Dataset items
════════════════════

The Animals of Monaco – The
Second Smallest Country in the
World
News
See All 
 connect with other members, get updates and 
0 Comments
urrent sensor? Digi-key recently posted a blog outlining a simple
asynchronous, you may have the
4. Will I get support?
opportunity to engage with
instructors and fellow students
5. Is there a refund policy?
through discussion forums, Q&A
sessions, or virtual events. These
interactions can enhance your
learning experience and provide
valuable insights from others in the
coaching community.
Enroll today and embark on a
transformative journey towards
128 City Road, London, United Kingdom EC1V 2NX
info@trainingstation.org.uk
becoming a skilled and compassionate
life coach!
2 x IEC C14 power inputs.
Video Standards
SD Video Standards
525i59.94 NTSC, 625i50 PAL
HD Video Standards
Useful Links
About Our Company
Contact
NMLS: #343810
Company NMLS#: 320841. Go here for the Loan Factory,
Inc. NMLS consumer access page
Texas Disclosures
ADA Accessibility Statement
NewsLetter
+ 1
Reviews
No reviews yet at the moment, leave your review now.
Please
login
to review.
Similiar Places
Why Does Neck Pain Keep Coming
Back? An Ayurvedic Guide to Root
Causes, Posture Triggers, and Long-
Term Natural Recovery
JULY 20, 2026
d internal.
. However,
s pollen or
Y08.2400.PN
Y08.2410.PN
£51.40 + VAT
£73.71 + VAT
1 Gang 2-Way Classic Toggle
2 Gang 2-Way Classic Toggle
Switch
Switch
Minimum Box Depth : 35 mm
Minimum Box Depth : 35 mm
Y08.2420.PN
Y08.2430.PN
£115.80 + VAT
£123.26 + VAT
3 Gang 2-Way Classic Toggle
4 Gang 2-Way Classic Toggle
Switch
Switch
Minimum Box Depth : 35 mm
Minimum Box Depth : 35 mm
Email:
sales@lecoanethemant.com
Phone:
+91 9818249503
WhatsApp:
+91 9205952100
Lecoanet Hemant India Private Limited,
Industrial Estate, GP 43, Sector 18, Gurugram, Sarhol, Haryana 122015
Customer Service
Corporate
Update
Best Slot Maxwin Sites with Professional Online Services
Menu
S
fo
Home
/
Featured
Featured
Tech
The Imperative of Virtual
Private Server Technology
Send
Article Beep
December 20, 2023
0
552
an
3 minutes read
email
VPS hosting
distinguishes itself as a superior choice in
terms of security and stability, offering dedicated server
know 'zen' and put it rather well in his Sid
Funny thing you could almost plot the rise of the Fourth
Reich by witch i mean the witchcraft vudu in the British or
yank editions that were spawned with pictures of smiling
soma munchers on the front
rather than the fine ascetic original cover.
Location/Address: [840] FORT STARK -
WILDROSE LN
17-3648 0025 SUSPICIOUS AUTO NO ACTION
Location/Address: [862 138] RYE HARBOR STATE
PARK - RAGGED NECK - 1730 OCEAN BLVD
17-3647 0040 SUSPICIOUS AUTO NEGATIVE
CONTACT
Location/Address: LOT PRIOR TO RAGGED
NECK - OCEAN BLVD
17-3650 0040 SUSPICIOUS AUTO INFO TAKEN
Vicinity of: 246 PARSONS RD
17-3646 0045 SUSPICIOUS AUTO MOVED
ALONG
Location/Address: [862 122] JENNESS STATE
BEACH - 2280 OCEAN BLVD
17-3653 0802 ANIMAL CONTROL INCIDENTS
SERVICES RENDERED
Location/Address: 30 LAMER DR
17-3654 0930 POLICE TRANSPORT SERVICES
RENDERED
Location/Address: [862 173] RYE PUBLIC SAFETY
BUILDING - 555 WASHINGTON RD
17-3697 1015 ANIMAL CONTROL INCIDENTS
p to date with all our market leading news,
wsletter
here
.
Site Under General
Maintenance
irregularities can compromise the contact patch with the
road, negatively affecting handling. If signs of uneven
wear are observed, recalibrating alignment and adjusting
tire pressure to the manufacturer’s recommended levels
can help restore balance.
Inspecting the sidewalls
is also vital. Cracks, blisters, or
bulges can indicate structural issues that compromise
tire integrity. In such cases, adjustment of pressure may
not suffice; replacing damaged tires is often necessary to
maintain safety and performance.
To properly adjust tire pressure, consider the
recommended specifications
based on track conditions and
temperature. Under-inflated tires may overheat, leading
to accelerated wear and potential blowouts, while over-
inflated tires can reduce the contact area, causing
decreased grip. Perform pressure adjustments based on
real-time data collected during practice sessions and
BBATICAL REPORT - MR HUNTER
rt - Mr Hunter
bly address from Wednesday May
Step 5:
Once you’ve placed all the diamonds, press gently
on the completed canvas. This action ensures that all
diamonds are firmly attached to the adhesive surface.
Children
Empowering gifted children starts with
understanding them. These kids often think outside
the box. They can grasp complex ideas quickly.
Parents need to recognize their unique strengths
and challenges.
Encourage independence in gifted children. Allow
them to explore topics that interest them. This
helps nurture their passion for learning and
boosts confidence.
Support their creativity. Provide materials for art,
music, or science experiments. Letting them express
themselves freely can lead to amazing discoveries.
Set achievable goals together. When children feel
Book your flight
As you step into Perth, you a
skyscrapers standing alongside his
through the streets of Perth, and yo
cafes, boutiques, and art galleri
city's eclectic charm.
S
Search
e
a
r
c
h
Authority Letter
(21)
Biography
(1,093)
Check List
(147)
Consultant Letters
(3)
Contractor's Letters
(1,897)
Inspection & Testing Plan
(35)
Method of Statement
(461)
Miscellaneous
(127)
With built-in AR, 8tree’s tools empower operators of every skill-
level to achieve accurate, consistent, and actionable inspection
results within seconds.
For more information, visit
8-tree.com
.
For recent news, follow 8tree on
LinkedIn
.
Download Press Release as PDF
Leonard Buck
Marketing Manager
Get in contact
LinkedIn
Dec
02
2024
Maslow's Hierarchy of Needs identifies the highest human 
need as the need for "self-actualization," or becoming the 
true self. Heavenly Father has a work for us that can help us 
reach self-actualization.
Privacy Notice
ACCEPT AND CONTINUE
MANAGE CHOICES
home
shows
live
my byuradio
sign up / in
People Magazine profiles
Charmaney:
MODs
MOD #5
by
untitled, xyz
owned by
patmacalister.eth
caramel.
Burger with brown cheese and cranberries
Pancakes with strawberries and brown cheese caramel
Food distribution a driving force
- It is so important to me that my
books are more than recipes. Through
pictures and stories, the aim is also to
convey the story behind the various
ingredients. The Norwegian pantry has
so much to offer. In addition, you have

════════════════════

What the task requires: Please print the lines from the start of the records up to and including the line with "learning experience and provide", copying each one exactly and leaving out the rest.

Response box:
The Animals of Monaco – The
Second Smallest Country in the
World
News
See All 
 connect with other members, get updates and 
0 Comments
urrent sensor? Digi-key recently posted a blog outlining a simple
asynchronous, you may have the
4. Will I get support?
opportunity to engage with
instructors and fellow students
5. Is there a refund policy?
through discussion forums, Q&A
sessions, or virtual events. These
interactions can enhance your
learning experience and provide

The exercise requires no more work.